AIM OF THE TASK -> Which lines in the data contain the word "dealing"? Please copy each of them.

BEGIN

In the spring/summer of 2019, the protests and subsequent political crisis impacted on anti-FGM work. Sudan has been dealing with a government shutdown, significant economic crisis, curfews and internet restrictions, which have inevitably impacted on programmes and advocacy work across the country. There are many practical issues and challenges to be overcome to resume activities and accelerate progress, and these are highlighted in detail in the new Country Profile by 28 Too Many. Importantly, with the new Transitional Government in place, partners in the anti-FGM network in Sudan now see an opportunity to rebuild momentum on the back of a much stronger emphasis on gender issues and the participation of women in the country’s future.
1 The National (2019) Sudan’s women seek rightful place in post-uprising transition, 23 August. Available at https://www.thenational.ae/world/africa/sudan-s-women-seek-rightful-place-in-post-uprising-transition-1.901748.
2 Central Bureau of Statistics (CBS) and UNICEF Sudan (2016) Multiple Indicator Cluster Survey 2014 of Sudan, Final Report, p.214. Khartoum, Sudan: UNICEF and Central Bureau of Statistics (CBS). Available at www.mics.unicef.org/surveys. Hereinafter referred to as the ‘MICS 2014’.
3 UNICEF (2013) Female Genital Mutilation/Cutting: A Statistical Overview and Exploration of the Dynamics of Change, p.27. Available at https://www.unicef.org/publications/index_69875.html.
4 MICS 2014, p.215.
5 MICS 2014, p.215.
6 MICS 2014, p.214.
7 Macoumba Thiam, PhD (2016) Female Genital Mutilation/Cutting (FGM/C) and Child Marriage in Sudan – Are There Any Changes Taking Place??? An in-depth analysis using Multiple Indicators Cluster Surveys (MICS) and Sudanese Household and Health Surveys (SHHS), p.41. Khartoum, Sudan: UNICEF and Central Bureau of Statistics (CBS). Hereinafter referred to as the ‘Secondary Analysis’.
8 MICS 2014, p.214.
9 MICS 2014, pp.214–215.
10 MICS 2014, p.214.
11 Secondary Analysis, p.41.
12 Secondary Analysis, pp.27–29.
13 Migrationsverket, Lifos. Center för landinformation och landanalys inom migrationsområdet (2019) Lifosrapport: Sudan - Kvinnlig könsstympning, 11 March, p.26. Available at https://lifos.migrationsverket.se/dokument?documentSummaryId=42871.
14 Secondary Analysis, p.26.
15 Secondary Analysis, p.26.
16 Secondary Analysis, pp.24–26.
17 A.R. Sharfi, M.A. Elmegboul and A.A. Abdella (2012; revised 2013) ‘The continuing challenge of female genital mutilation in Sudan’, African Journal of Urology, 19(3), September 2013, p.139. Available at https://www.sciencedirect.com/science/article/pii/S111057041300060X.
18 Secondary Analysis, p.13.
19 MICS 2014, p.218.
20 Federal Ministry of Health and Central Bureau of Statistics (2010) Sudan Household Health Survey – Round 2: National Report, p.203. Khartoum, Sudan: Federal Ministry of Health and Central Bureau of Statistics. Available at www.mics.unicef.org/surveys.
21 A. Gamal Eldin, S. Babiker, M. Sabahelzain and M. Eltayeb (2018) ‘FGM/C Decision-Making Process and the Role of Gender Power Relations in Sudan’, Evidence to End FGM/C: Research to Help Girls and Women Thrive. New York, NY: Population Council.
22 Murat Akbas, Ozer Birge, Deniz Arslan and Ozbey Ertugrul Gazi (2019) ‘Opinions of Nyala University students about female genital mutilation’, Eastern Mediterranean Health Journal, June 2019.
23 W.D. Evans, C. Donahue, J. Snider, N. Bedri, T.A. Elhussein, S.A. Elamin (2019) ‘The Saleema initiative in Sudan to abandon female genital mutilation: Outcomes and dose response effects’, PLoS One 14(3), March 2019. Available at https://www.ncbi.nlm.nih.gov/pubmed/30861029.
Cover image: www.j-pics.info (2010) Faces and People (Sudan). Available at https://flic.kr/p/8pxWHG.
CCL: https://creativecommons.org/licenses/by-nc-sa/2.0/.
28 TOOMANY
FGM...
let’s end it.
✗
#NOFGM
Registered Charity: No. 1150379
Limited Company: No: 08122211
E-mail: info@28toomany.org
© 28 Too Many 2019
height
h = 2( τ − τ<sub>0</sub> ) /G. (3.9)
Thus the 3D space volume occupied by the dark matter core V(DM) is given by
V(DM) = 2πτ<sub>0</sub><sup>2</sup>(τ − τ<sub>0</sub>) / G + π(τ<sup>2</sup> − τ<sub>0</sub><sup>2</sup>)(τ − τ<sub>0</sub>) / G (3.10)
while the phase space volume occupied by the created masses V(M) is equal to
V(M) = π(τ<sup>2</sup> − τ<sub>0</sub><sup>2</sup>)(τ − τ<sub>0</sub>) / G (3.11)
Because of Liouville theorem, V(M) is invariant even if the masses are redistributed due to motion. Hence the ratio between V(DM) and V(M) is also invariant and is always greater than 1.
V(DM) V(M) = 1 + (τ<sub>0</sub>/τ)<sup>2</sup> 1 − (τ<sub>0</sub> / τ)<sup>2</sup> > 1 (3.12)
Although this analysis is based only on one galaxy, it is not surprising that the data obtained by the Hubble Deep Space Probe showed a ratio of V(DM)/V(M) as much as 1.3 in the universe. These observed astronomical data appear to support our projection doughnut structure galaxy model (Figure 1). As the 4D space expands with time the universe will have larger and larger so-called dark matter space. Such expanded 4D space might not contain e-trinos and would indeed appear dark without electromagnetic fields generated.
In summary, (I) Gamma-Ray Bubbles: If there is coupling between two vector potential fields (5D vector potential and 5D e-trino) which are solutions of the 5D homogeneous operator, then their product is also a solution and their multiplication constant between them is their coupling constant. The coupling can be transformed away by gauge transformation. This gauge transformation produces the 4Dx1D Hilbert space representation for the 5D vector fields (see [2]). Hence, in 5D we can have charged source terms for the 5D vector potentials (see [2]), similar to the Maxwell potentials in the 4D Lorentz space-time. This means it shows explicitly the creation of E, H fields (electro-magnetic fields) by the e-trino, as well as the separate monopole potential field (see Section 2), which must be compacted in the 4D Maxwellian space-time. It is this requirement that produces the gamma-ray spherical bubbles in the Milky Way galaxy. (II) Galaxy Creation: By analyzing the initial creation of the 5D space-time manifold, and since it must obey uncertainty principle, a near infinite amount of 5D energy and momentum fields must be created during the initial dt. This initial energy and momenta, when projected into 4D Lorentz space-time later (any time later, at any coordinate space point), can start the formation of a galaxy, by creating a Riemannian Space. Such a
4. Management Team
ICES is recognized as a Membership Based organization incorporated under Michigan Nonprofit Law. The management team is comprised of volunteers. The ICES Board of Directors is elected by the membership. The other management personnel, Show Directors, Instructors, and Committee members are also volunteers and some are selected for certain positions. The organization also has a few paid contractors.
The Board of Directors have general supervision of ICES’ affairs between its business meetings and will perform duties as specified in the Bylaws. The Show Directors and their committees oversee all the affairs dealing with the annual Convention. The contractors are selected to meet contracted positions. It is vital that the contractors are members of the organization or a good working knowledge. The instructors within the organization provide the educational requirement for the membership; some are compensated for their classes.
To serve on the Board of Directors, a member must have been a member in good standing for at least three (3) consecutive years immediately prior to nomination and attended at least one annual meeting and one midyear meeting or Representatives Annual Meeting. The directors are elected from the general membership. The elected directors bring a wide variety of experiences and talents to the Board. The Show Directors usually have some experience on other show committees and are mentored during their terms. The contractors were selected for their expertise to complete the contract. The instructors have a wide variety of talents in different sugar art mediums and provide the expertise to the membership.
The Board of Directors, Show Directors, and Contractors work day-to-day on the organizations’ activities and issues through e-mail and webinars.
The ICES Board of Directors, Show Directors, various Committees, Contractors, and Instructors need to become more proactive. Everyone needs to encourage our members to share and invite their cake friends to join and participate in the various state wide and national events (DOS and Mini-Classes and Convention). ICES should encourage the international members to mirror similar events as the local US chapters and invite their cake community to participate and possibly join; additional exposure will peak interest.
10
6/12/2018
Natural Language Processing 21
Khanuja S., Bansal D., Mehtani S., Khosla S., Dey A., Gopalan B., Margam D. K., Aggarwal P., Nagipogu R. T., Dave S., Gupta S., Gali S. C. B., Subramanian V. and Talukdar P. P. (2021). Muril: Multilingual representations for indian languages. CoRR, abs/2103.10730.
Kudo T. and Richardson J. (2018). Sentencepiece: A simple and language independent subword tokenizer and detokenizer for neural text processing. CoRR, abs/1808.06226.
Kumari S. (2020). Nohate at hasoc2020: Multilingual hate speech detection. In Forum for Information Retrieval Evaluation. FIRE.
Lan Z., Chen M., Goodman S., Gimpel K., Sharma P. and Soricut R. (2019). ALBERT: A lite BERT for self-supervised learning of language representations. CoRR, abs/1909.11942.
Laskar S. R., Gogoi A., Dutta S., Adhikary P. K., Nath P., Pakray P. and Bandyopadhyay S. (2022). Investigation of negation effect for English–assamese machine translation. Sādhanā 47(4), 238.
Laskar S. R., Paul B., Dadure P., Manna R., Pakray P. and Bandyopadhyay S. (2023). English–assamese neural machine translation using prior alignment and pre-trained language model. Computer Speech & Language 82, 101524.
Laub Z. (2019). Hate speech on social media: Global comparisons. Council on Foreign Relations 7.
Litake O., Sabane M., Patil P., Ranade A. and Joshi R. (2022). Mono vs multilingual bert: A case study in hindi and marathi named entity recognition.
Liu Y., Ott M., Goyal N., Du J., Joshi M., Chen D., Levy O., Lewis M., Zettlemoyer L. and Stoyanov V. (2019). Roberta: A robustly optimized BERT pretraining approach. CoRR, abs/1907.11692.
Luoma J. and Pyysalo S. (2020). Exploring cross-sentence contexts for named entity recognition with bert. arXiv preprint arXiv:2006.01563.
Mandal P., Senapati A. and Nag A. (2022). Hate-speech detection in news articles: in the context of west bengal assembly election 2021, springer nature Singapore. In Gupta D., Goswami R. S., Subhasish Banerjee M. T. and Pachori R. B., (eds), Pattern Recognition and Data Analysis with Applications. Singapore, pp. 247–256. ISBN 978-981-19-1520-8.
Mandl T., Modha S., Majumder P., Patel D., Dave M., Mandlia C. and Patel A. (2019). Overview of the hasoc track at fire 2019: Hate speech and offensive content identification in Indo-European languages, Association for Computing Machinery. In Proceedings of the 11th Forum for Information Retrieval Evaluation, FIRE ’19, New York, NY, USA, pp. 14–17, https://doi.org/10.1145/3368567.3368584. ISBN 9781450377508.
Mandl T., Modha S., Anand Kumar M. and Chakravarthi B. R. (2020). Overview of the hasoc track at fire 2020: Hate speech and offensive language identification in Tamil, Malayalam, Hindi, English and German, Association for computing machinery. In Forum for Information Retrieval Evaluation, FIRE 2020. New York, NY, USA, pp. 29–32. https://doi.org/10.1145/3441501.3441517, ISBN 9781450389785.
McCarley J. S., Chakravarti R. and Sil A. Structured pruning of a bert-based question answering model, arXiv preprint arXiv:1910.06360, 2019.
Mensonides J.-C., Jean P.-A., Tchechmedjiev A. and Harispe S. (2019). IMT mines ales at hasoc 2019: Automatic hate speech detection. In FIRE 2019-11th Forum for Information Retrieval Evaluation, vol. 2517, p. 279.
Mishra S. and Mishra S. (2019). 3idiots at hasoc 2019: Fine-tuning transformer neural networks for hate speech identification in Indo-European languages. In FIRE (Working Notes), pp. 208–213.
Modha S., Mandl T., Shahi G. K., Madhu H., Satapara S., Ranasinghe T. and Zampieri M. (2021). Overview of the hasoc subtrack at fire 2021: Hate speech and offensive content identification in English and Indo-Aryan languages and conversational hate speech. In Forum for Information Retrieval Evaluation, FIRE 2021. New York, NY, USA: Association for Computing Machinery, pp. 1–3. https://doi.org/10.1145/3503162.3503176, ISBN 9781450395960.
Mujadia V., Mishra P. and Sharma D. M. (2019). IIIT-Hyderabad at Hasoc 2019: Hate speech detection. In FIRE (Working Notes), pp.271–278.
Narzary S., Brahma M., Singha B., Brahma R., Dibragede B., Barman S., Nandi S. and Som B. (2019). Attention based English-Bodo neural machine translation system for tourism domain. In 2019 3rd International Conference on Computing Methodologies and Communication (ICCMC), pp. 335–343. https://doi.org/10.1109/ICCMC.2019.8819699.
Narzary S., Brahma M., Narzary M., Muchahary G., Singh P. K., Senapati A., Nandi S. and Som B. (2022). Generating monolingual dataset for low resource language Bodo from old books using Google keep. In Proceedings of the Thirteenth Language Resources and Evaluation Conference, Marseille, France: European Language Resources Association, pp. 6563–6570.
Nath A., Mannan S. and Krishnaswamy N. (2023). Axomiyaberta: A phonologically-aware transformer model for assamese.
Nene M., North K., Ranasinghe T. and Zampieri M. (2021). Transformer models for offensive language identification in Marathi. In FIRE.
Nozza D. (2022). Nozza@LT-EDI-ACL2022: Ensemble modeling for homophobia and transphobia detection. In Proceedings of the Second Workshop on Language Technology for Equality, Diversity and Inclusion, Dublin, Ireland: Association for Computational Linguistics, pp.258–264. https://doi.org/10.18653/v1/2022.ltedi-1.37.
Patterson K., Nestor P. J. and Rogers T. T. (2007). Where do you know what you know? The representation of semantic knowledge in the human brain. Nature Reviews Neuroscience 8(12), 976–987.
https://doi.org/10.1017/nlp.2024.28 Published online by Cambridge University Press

END

THE COMPLETED TASK ->
In the spring/summer of 2019, the protests and subsequent political crisis impacted on anti-FGM work. Sudan has been dealing with a government shutdown, significant economic crisis, curfews and internet restrictions, which have inevitably impacted on programmes and advocacy work across the country. There are many practical issues and challenges to be overcome to resume activities and accelerate progress, and these are highlighted in detail in the new Country Profile by 28 Too Many. Importantly, with the new Transitional Government in place, partners in the anti-FGM network in Sudan now see an opportunity to rebuild momentum on the back of a much stronger emphasis on gender issues and the participation of women in the country’s future.
The Board of Directors have general supervision of ICES’ affairs between its business meetings and will perform duties as specified in the Bylaws. The Show Directors and their committees oversee all the affairs dealing with the annual Convention. The contractors are selected to meet contracted positions. It is vital that the contractors are members of the organization or a good working knowledge. The instructors within the organization provide the educational requirement for the membership; some are compensated for their classes.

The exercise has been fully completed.